Revenue Integrity Manager

4 weeks ago


Houston, United States Nexus Health Systems Full time
POSITION SUMMARY:

Under general direction from the Corporate Director, Revenue Cycle - the Manager, Revenue Integrity leads organizational initiatives related to Chargemaster, Facility Coding, Professional Coding, Charge Capture, Charge Reconciliation, Physician Documentation, Payer-specific Coding Requirements, and/or State-specific Coding Requirements.
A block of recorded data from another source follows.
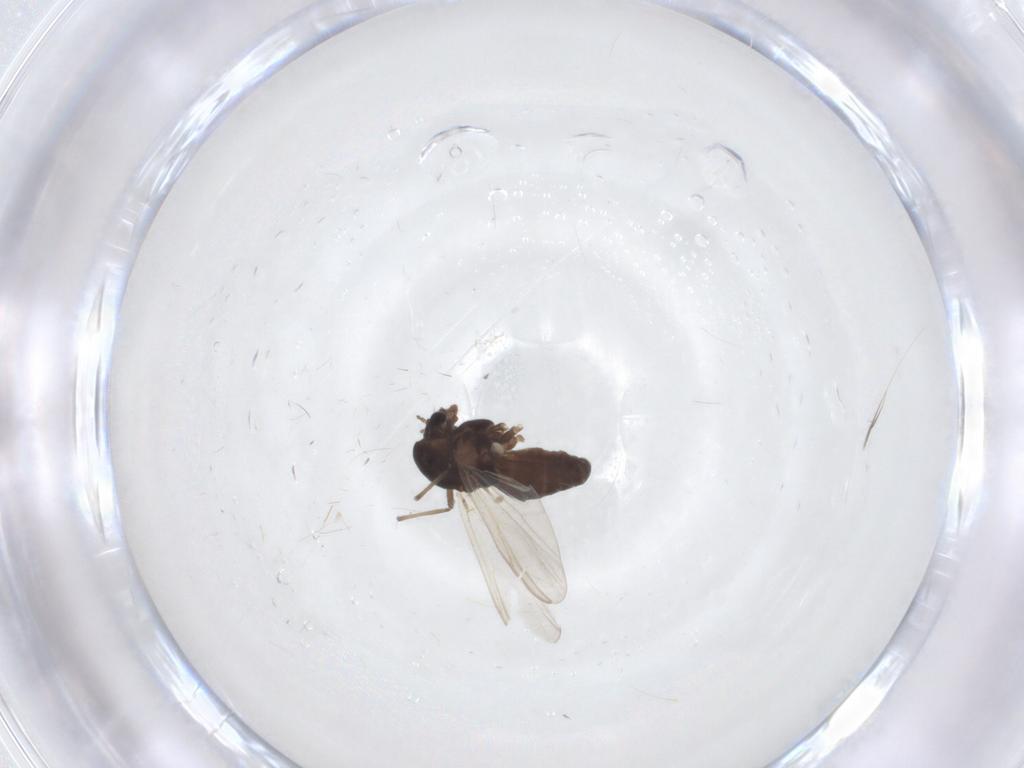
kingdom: Animalia
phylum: Arthropoda
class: Insecta
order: Diptera
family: Chironomidae
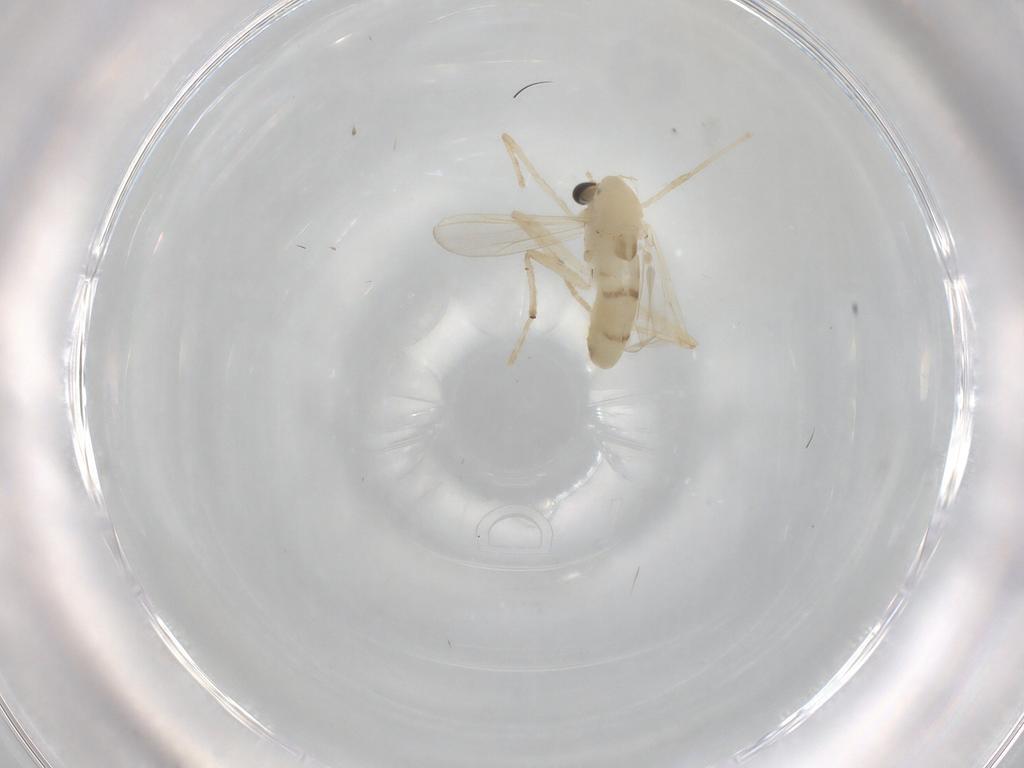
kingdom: Animalia
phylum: Arthropoda
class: Insecta
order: Diptera
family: Chironomidae
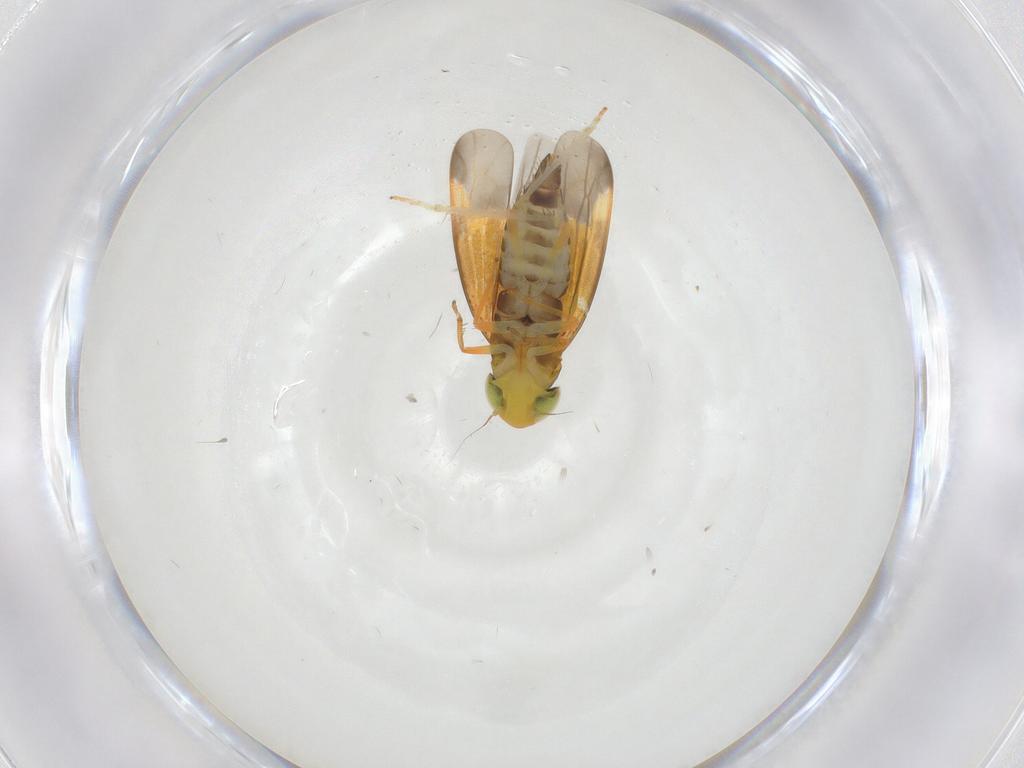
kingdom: Animalia
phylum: Arthropoda
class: Insecta
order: Hemiptera
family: Cicadellidae
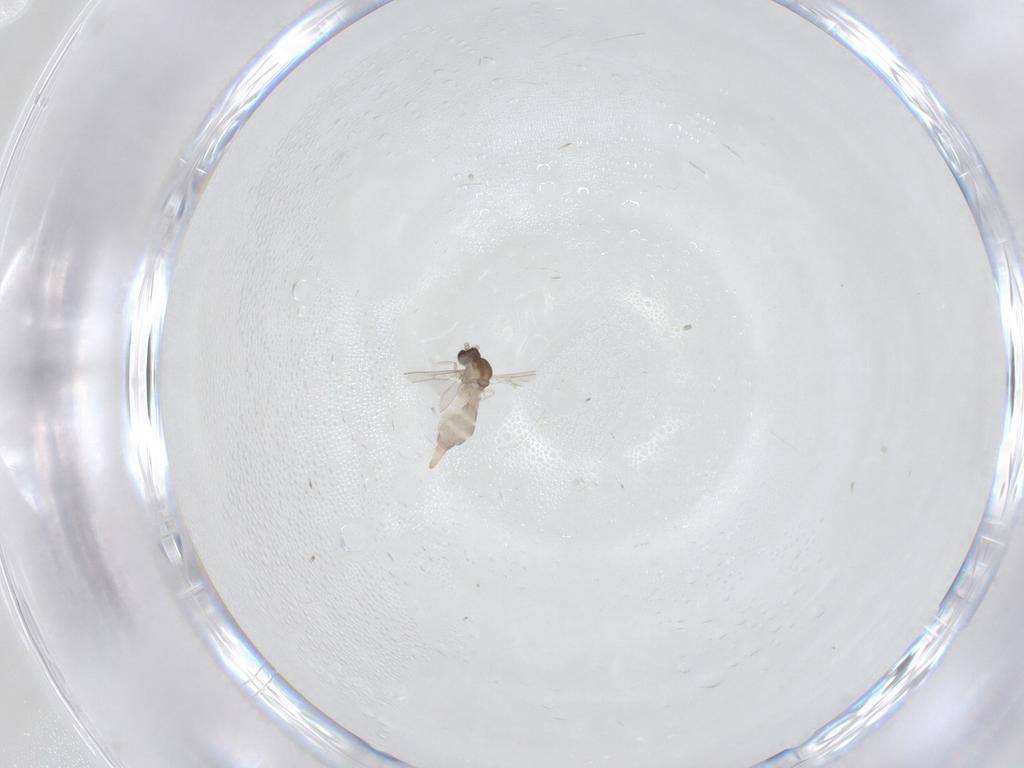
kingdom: Animalia
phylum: Arthropoda
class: Insecta
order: Diptera
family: Cecidomyiidae
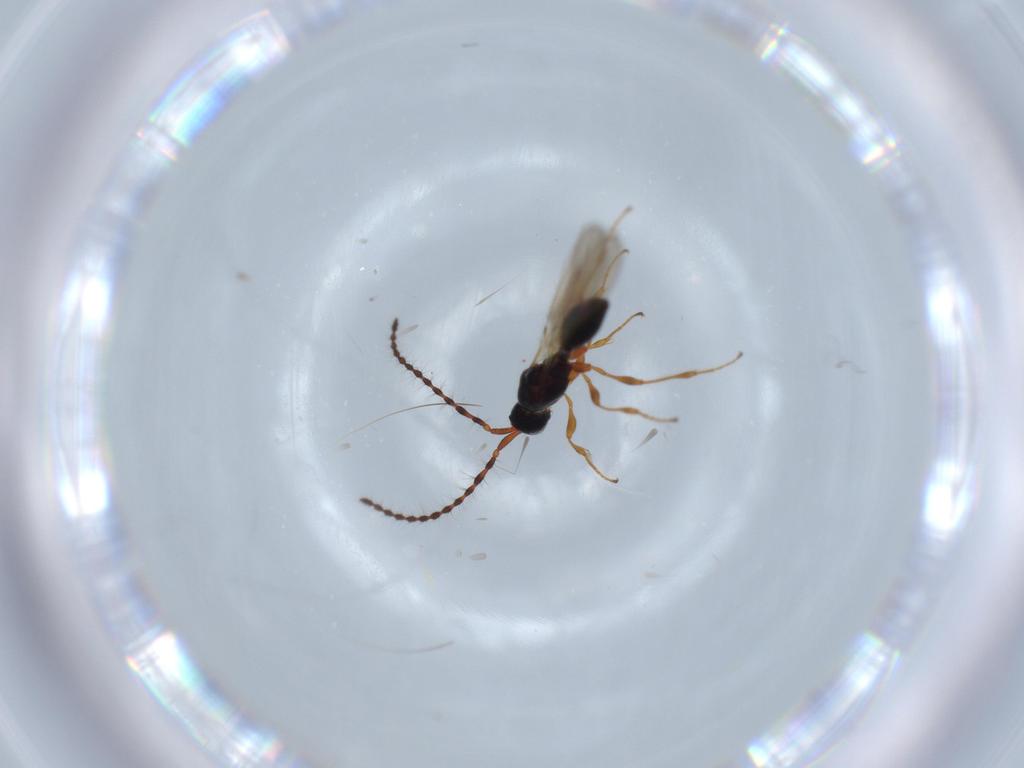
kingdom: Animalia
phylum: Arthropoda
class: Insecta
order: Hymenoptera
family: Diapriidae
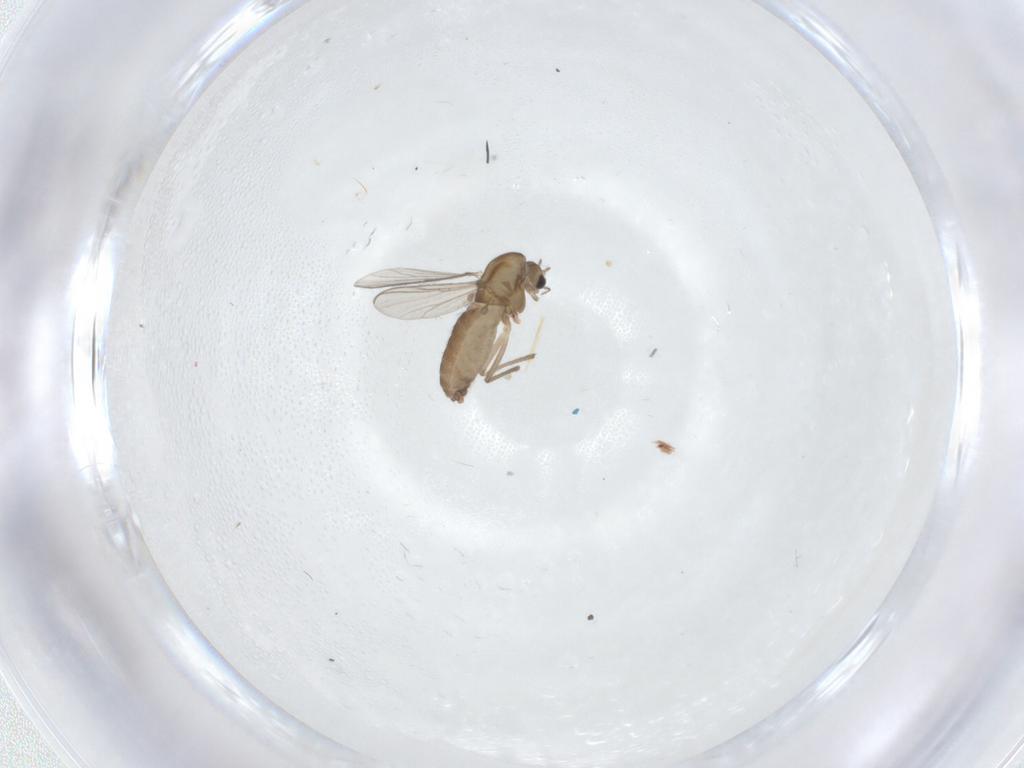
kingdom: Animalia
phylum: Arthropoda
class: Insecta
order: Diptera
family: Chironomidae
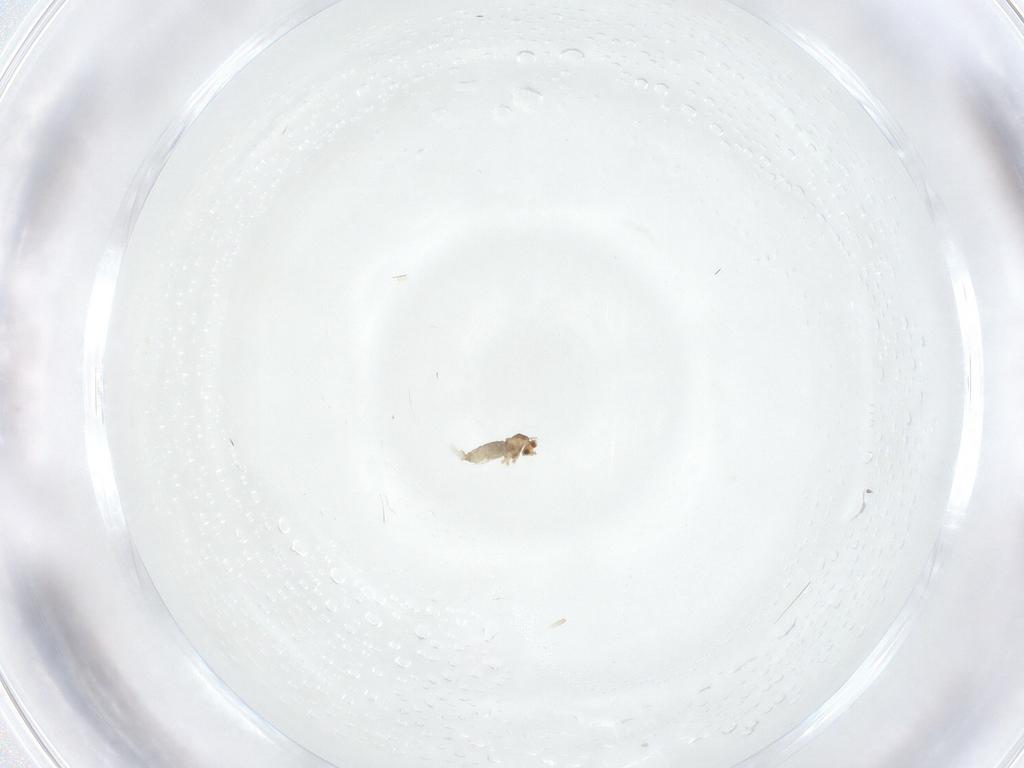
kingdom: Animalia
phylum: Arthropoda
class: Insecta
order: Diptera
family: Cecidomyiidae
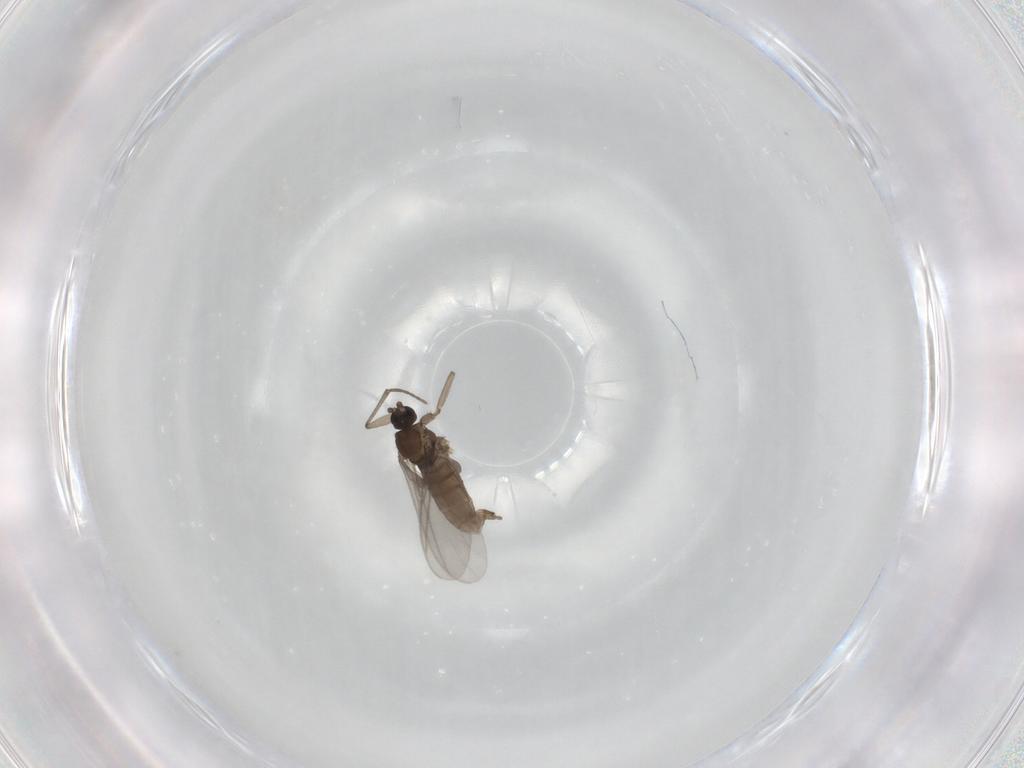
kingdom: Animalia
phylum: Arthropoda
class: Insecta
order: Diptera
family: Sciaridae
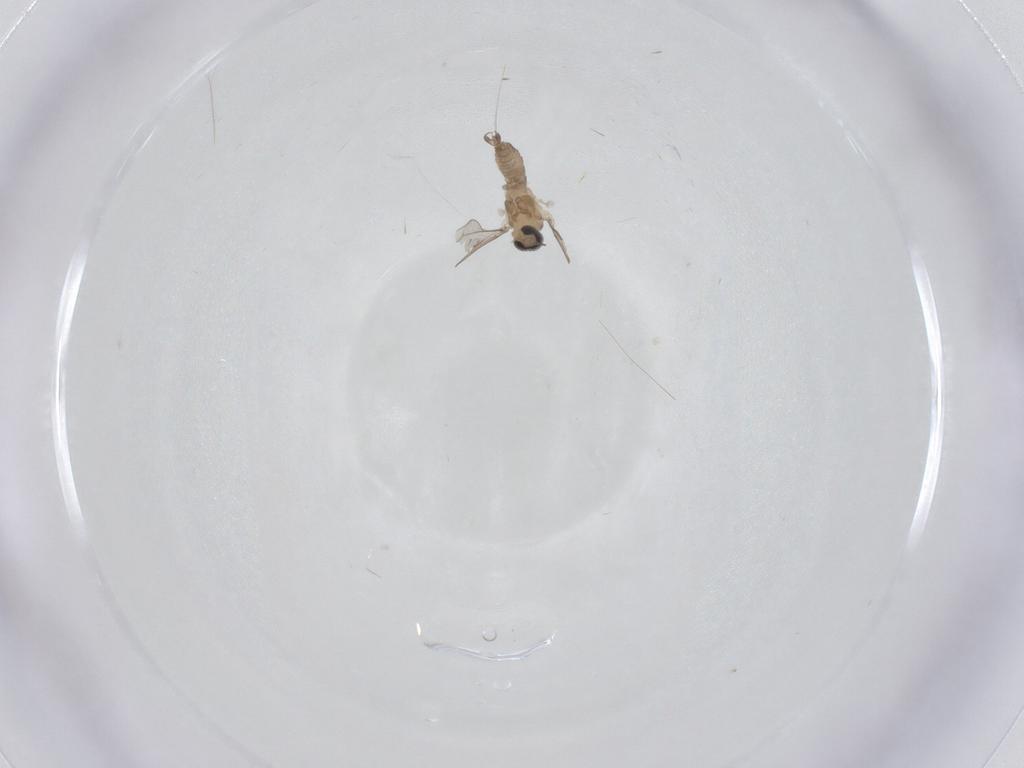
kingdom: Animalia
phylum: Arthropoda
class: Insecta
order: Diptera
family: Cecidomyiidae
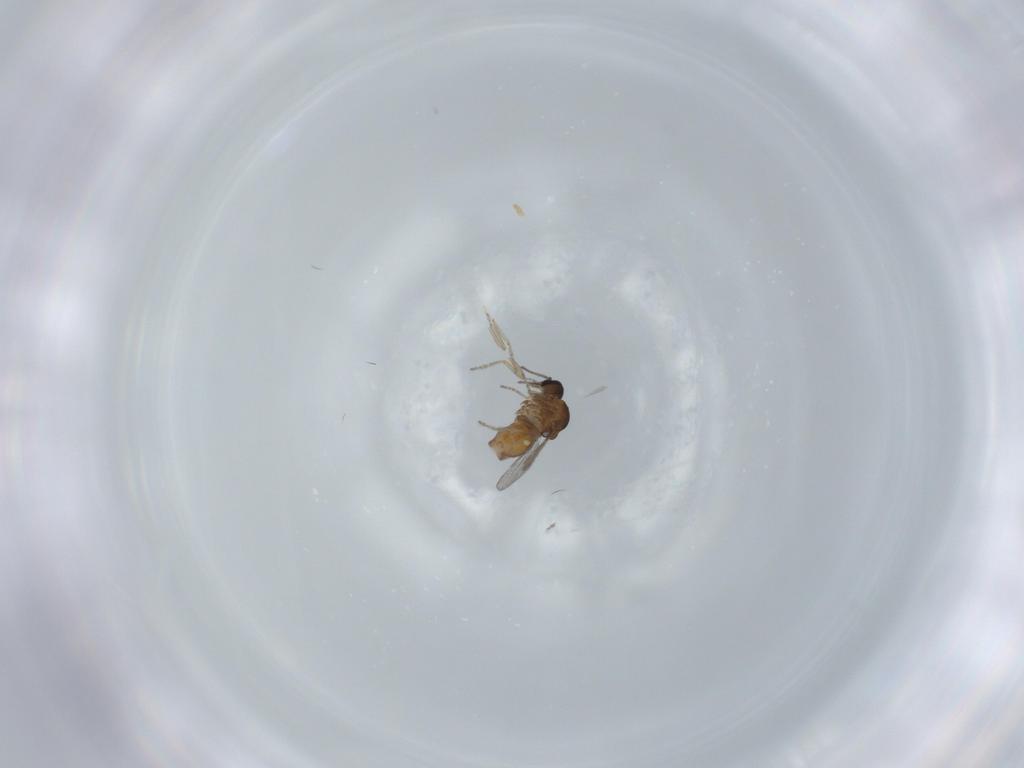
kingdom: Animalia
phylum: Arthropoda
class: Insecta
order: Diptera
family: Ceratopogonidae
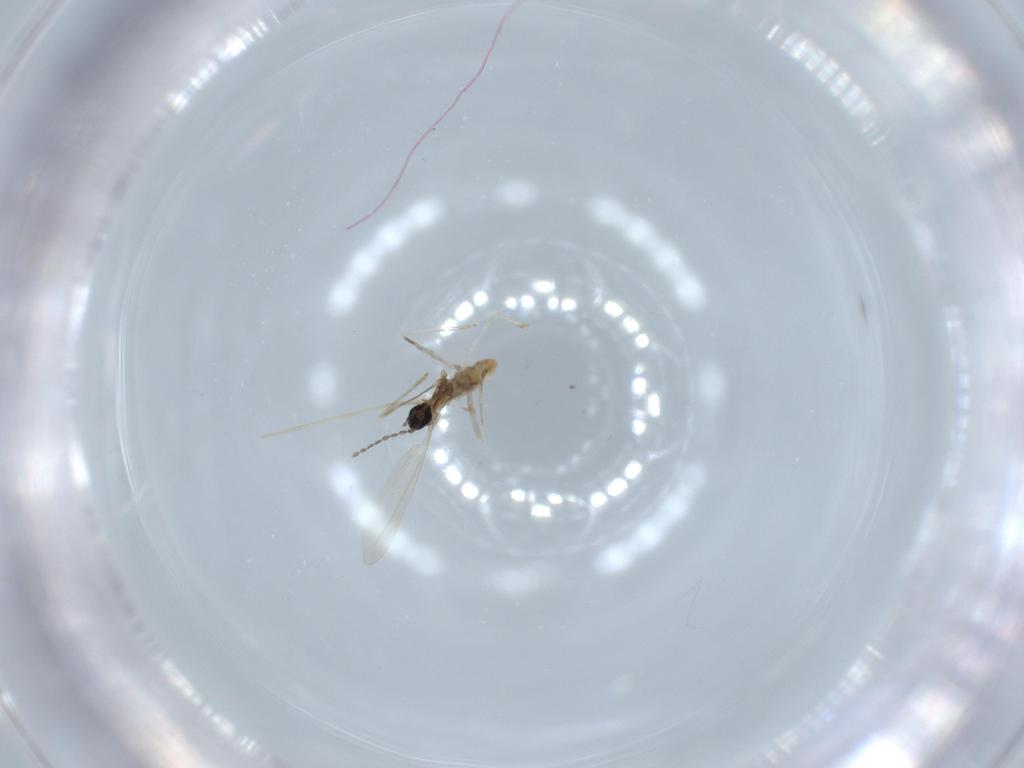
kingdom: Animalia
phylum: Arthropoda
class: Insecta
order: Diptera
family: Cecidomyiidae
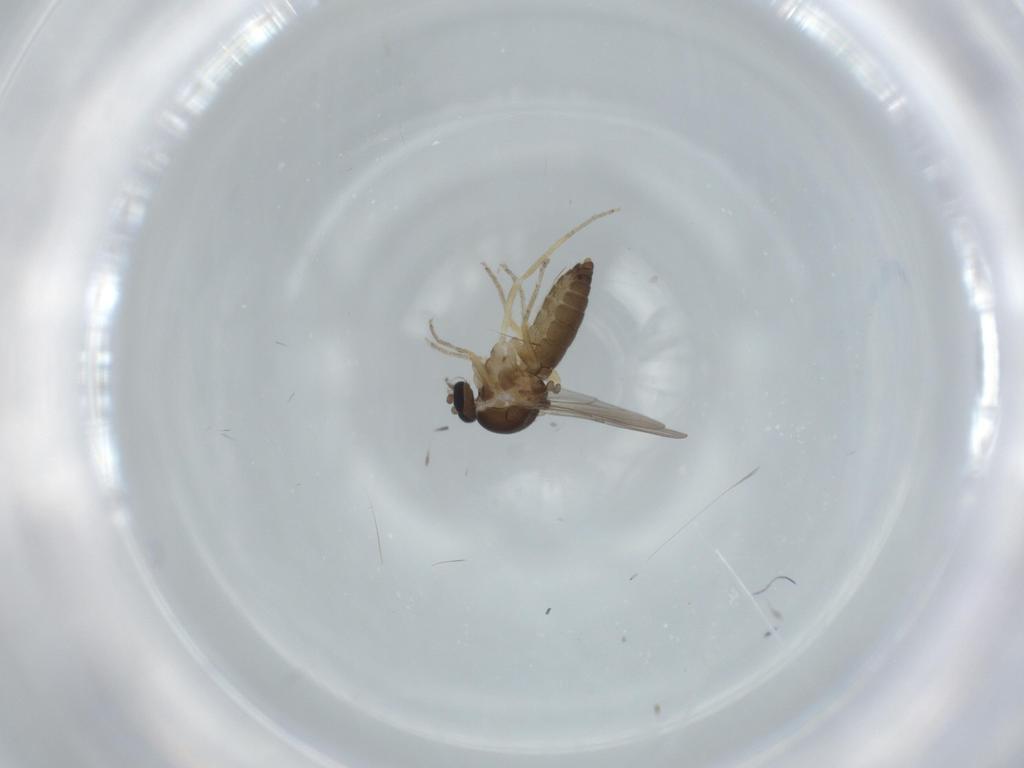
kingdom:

The Manager of Revenue Integrity will develop and maintain relationships with external and internal stakeholders and foster improvements collaboratively across the organization.

JOB SPECIFIC RESPONSIBILITIES:
  • Maintain utmost level of confidentiality at all times.
  • Adhere to health system policies and procedures.
  • Demonstrate ethical business practices and personal actions and adhere to corporate compliance and integrity guidelines.
  • Maintains a sense of professionalism and self-validation.
  • Ability to communicate effectively with all stakeholders across the health system.
  • Responsible for promoting adherence to applicable State/Federal laws and regulations and the program requirements of accreditation agencies and Federal/State and private health plans in requests for third-party reimbursement.
  • Evaluate the use of Revenue Cycle electronic systems and offer recommendations to maximize reporting and revenue integrity accuracies.
  • Acts as a Revenue Integrity liaison with various IT teams handling various EMR modules to set up and maintain accurate charges flow.
  • Coordinates the administrative, legal, operational, and financial issues related to Revenue Integrity data with appropriate departments
  • Participate and lead the development and management of Revenue Integrity projects, workflows, and application builds.
  • Assist with the strategic and financial judgment necessary for profitable organizational growth.
  • Responsible for timely research and evaluation of Medicaid and Medicare regulations, as well as Commercial Payer regulations and changes to optimize reimbursement
  • Supports and participates in continuously assessing and improving the quality of care and services provided.
  • Performs Inpatient and Outpatient coding, including, but not limited to, DX, DRG, CPT, HCPCS, Modifiers, etc.
  • Ensures codes are accurate and sequenced correctly in accordance with government and insurance regulations.
  • Audits clinical documentation and coded data to validate documentation support services rendered for reimbursement and reporting purposes.
  • Participate in denials and appeals related to coding or clinical documentation.
  • Develop and maintain a Revenue Integrity policy and standard operating procedures.
  • Develop and maintain a Charge Description Master (CDM) for administered services and procedures.
  • Identifies KPIs for Revenue Integrity initiatives and collaborates with key stakeholders towards process improvements.
  • Identifies and interprets trends and patterns within Revenue Integrity and recommends resolution
  • Participate in new service or business line research and assessments.
  • Assists and participates in the development of department policies.
  • Develops and maintains revenue Integrity reporting.
  • Perform extensive data mining and testing of financial and clinical information from various decision support tools and software, as needed, for effective and accurate department reporting.
  • Maintains positive working relationships with other organizational departments such as Accounting & Finance, HIM, Compliance, and the Medical Staff to ensure the departments' responsibilities are performed expeditiously and thoroughly.
  • Performs other duties as assigned.
POSITION QUALIFICATIONS:

EDUCATION:
  • Associate's Degree in Nursing (RN) or Bachelor of Science in Nursing (BSN)
EXPERIENCE:
  • Minimum three years experience in the same or similar position.
LICENSURE/CERTIFICATION:
  • Current Core Inpatient Coding Certification from AAPC or AHIMA, such as CIC or CCS
  • CPP desired
  • Must pass a criminal background check on an annual basis.